Murdoch is considering a pairing with Bing because he believes Google benefits at the expense of his own media outlets. He argues readers often scan story excerpts on Google News without clicking through to newspapers' Web sites, robbing them of ad revenue. But acting alone, News Corp. may not have much impact on Google's share of the search market, 65.4% in October. Murdoch would likely need substantial backing from other newspapers. "It would take a great proportion, most all of the industry, to do something together," says Jim Moroney, executive vice-president of A.H. Belo, publisher of The Dallas Morning News, which is also considering giving a single search engine access to its news. Google has said any Web site can opt out of search results by adding a line of software code to its pages.
But regulators might look askance at publications acting in concert to dump Google. "This would raise significant antitrust issues because competitors would be agreeing to limit their competitive conduct in an important respect—delivery of their service to the public," says Sam Bayard, assistant director of Harvard's Citizen Media Law Project. Representatives of News Corp. and Microsoft refused to comment on the prospect of a deal.
As part of the proposed plan described by insiders, Microsoft (MSFT) would pay a fee in exchange for making Bing the only search engine able to deliver content from the Journal and possibly other News Corp. media. Regulators may consider those payments an attempt to trammel competition in the lucrative online search market, says David Balto, a senior fellow at the Center for American Progress and a former antitrust official with the Federal Trade Commission. "That kind of exclusionary practice will certainly catch the attention of the antitrust cops," Balto says. "It's depriving consumers of choice." He says the moves would be reminiscent of now-outlawed agreements that made Microsoft's Windows the sole operating system available on whole fleets of computers in the 1990s.

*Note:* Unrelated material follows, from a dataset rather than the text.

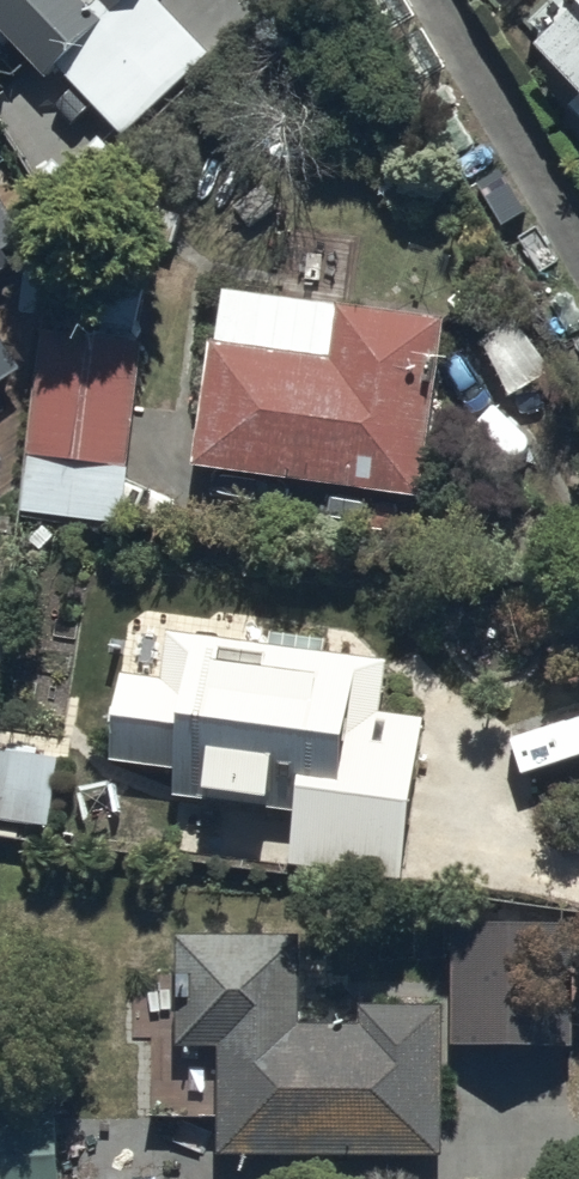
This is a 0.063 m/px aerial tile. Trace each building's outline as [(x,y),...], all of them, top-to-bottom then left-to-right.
[(47,75),(60,63),(126,133),(211,52),(162,0),(0,0),(0,25),(47,75)] [(572,0),(562,0),(529,32),(553,56),(540,69),(578,109),(578,0),(575,0),(574,2),(572,0)] [(0,211),(0,286),(14,277),(9,269),(30,255),(0,211)] [(446,338),(225,306),(216,362),(209,360),(191,484),(420,517),(446,338)] [(123,540),(141,357),(135,356),(138,323),(84,318),(80,351),(42,347),(23,530),(123,540)] [(25,385),(0,348),(0,402),(25,385)] [(265,657),(167,646),(162,695),(122,691),(112,776),(179,784),(176,811),(210,815),(209,820),(274,828),(275,826),(298,828),(293,880),(406,893),(425,731),(380,726),(386,672),(323,665),(325,641),(267,634),(265,657)] [(57,772),(37,767),(38,759),(0,756),(0,836),(51,841),(57,772)] [(453,941),(455,1068),(576,1070),(576,940),(453,941)] [(302,952),(178,952),(178,1066),(220,1067),(220,1172),(445,1173),(446,1021),(361,1020),(361,1044),(302,1044),(302,952)] [(57,1112),(0,1114),(0,1178),(60,1178),(57,1112)]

Another risk is that walling off WSJ.com and other publications from Google would slash traffic to News Corp. sites and make the company beholden to Microsoft to compensate for any decline in advertising. "Being dependent on a giant company for a large share of your revenue is very shortsighted," says David Hallerman, senior analyst at researcher eMarketer. Google accounts for 26.3% of traffic to The Wall Street Journal alone, according to data tracker Experian Hitwise. Some analysts say Murdoch may be talking tough now to get a better deal from Google to supply advertising on News Corp.'s MySpace.
If he really wants to lead newspapers away from Google, Murdoch would have to persuade other media outlets to stomach an immediate decline in online readers. Most of the members of the Newspaper Association of America rely on Google for about 30% of their online traffic, says Randy Bennett, senior vice-president of business development for the industry group. They would "think long and hard before they just move their listings wholesale to Bing."